Atlantic Canadian startups have raised more than $1 billion in growth capital in the last 30 months, according to research released today by Entrevestor.
Today we're publishing the 2020 Atlantic Canadian Startup Data Report, which shows that East Coast startups rebounded with vigor from the initial shock of the pandemic. Though the creation of new companies slowed down, employment and revenue growth matched the levels of recent years and the community overall raised $206.2 million in equity funding.
In fact, that wave of funding carried over into 2021, and we estimate Atlantic Canadian companies raised $243.4 million in equity funding in the first half. That brings the total investment of growth capital in the region to about $1.1 billion since the beginning of 2019.
Ian Munro, Chief Economist at the Halifax Partnership, said the data shows innovation-driven companies featuring more prominently in the East Coast economy.
“It shows the impact of the institutions [in the area] like COVE and Dalhousie University and their success in supporting startups,” said Munro at the launch of the Halifax Index on Thursday. “This just leads to more and more confidence so that more people will step forward and try to launch their own startups.”
Click here to download our 2020 Startup Data report.
Each year, Entrevestor publishes its Atlantic Canadian Startup Data Report to give policy-makers and community members the metrics needed to assess the evolution of the region’s innovation economy. We gather our information by surveying founders and CEOs (We got 163 responses this year) and conducting hundreds of interviews as journalists. This is Entrevestor’s eighth annual report on high-growth, innovation-driven companies in the region. The Atlantic Canada Opportunities Agency, Innovacorp and the Halifax Innovation District led a group of backers that allowed the study to be conducted and made public.
Though the pandemic disrupted the global economy, Atlantic Canadian startups had a banner year, with St. John’s-based Verafin announcing its US$2.75 billion exit and Halifax’s CarbonCure securing investment from Breakthrough Energy Ventures, Amazon and others. The 2020 Atlantic Canadian Startup Data Report found that the region’s life sciences companies benefited from the new focus on medical innovation, while IT companies capitalized on the digital transformation accelerated by lockdowns.
The 74-page report, co-authored by Avery Mullen and Carol Moreira, also found that:
- We tracked 738 companies in the Atlantic Canadian startup community – up 5.9 percent from 2019. It was the slowest growth we’ve witnessed as the number of companies usually increases by about 15 percent annually.
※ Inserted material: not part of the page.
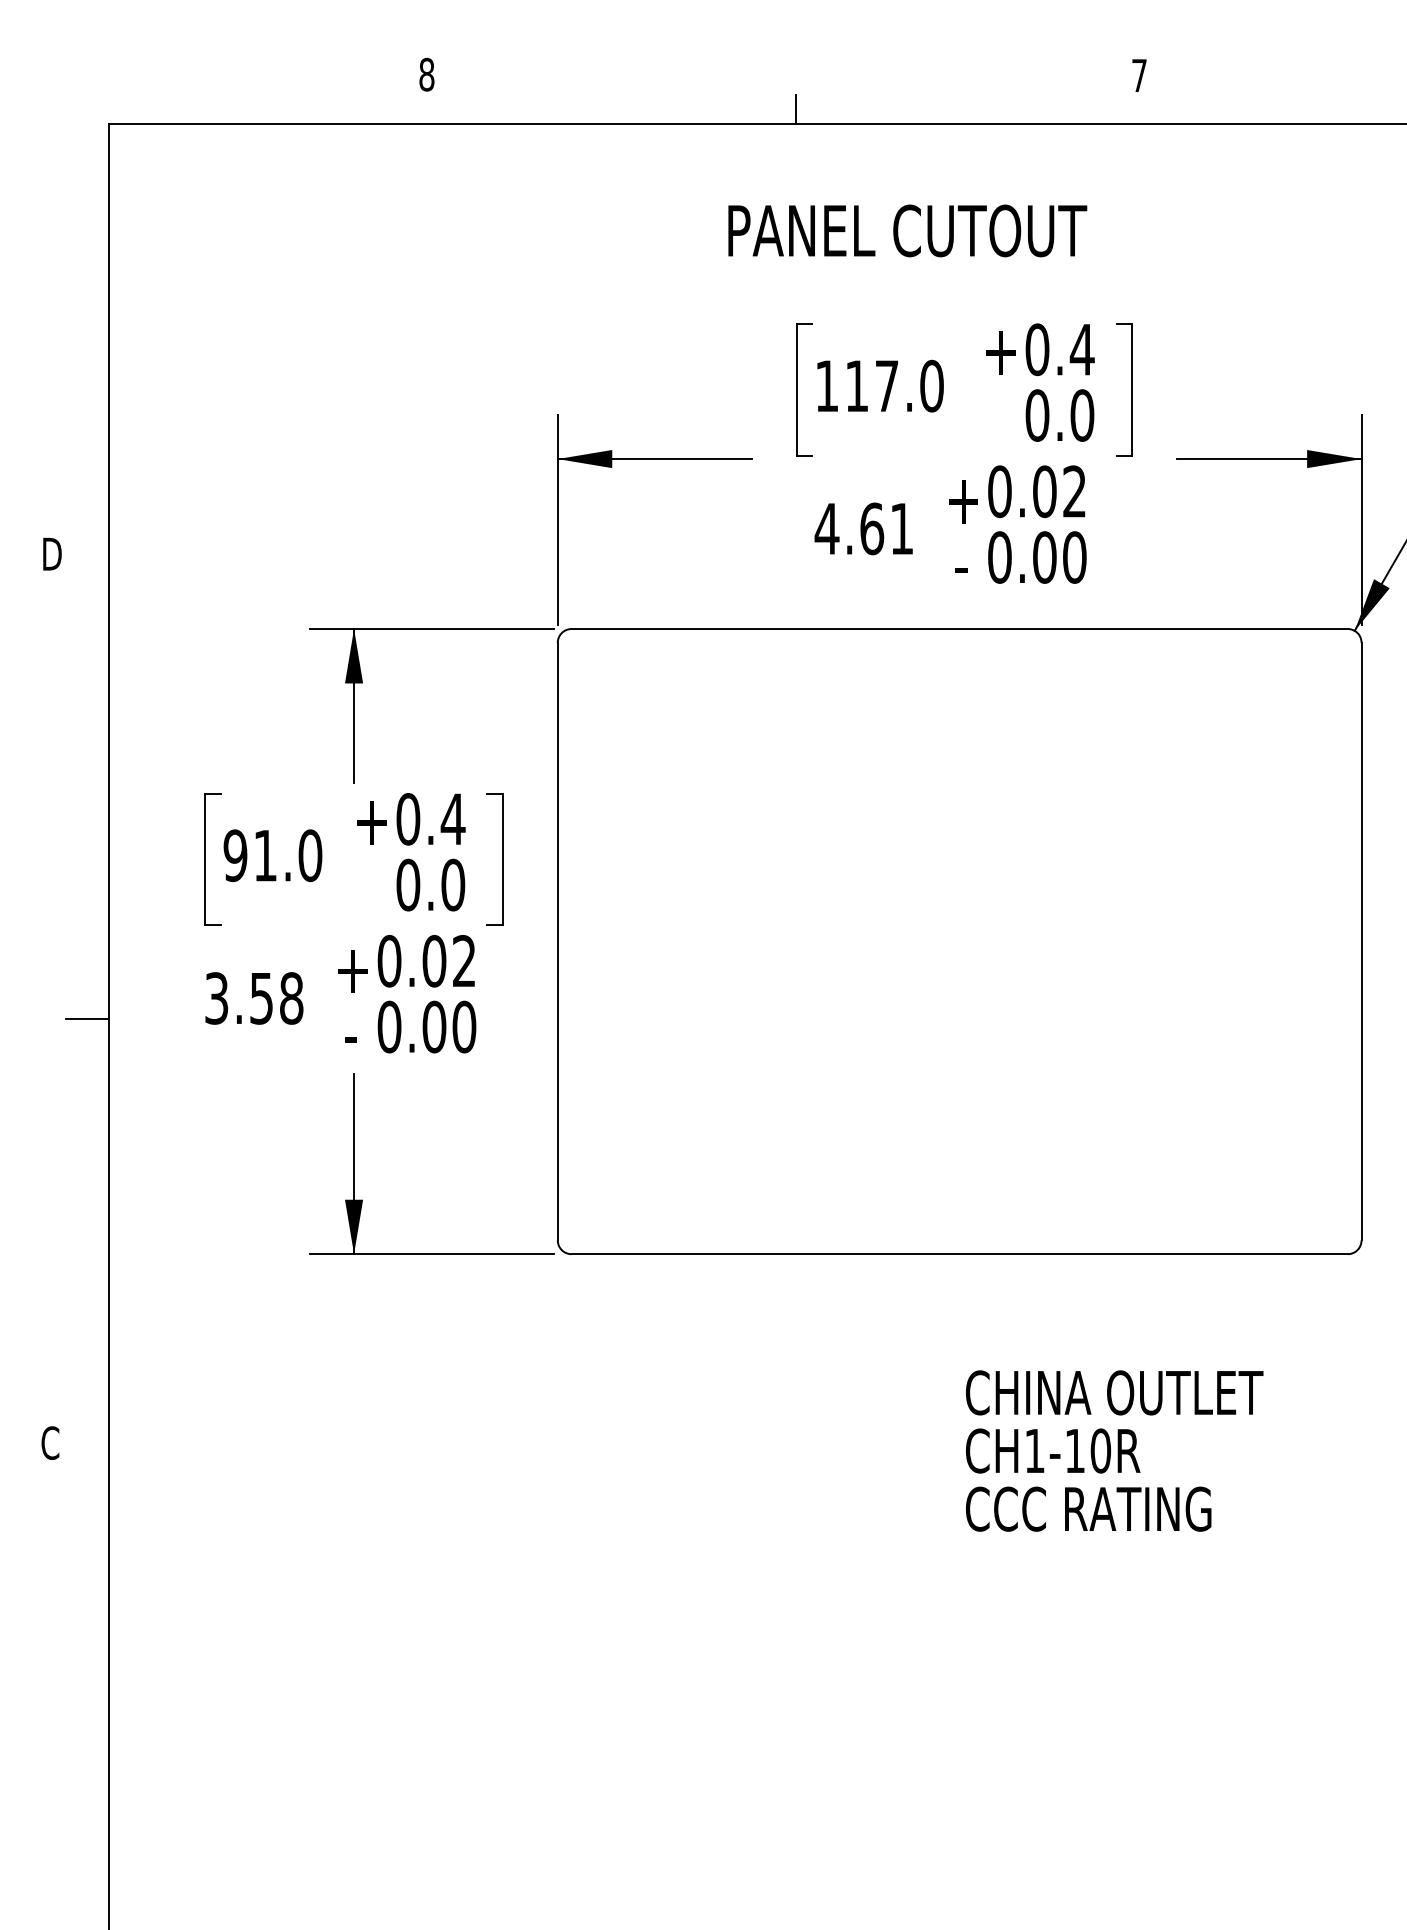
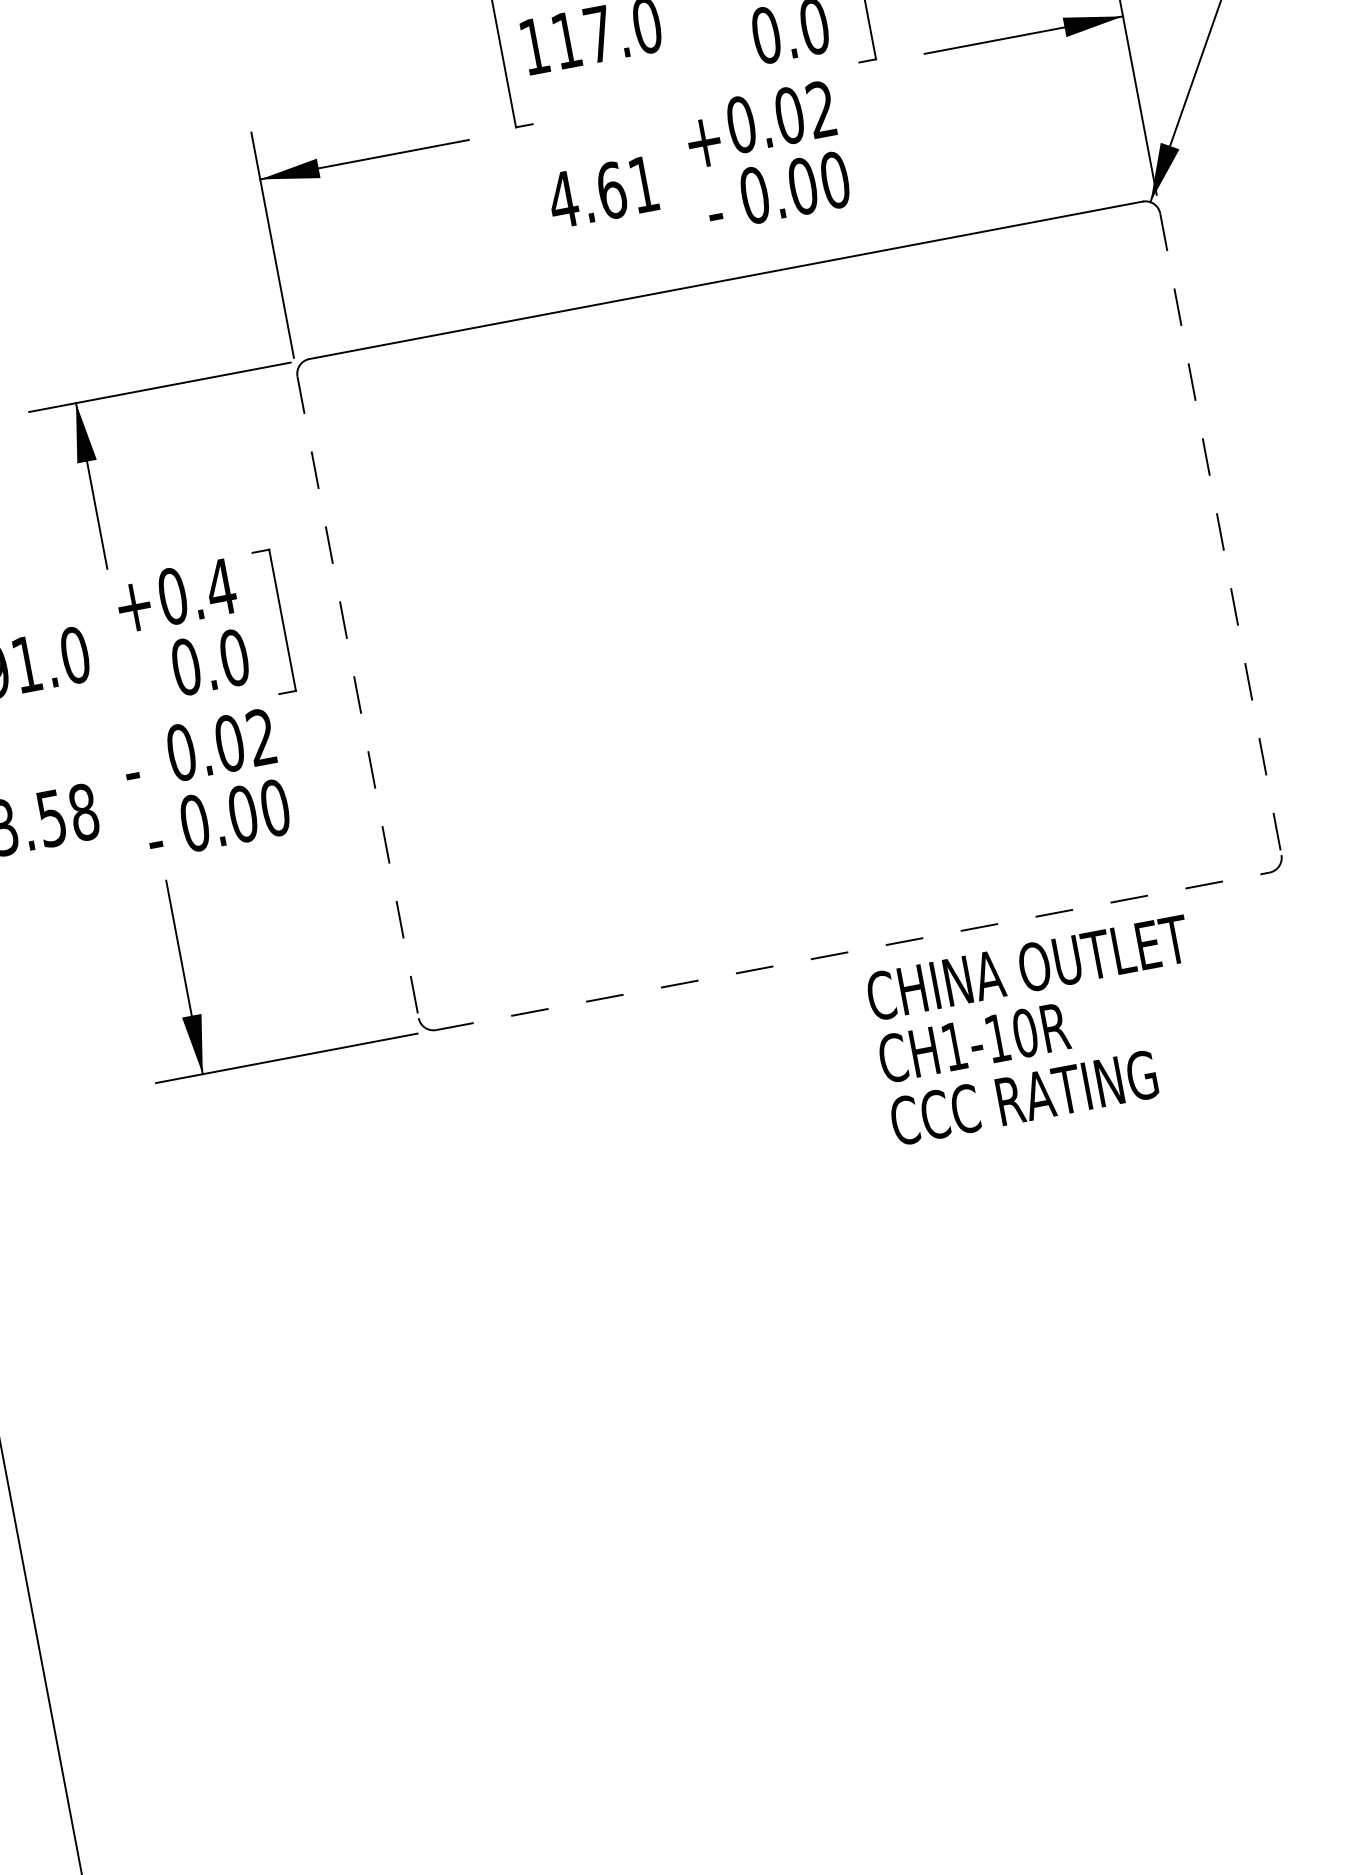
line: (557, 941) -> (357, 697), solid -> dashed
line: (1361, 941) -> (1220, 534), solid -> dashed
text: (351, 971) -> (142, 771), + -> -
line: (960, 1254) -> (853, 951), solid -> dashed
text: (1114, 1450) -> (1039, 1029), moved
- Atlantic Canadian startups employed about 7,200 people, 700 more than a year earlier. (Total employment would have been higher, but we removed Verafin from the databank when it exited.) Overall, companies grew their staffs by about 23 percent.
- Companies sharing revenue data with Entrevestor reported revenue growth of about 72 percent – the fourth year in a row of 70 percent growth or higher.
- Atlantic Canada launched 106 new startups – the weakest level of company launches in four years.
- The life sciences sector continued to grow, driven mainly by publicly listed companies that raised almost $55 million in funding.
- Rural innovation is increasing, especially in Nova Scotia, with more structured collaboration between rural entrepreneurs and urban support organizations.
- Some 14 percent of the companies are led by female CEOs or Co-CEOs. These companies only raised $5.3 million in funding (3.5 percent of the total, even after we stripped out funding by publicly listed companies). What’s more, $1.2 million of this money was invested by the founders themselves.
- Though the ecosystem is adding programs for minority entrepreneurs, we found only 0.7 percent of the Atlantic Canadian startups had Black founders or CEOs who were born and raised in Canada, and 1.6 percent had Indigenous founders or CEOs. Overall, 13 percent of the companies were led by visible minorities.
In the last week, we also added up the total funding for the first half – an exercise sparked by Introhive’s US$100 million (C$122 million) venture capital round announced last week. There have been a lot of big deals this year, including major fundings by Goodleaf, Outcast Foods, Cape Privacy and others.
We found the total funding so far in 2021 to be $243 million. Adding this funding to the totals of $206 million last year and $680 million in 2019, we got a total of $1.13 billion in funding in the last 2 1/2 years.
Let’s compare that to funding five years ago: In the three years to Dec. 31, 2016, Atlantic Canadian startups raised $275.2 million. It was a longer period of time and didn’t take place during a pandemic, but funding was only one-quarter in 2014-16 of what we’ve witnessed in the past 2½ years.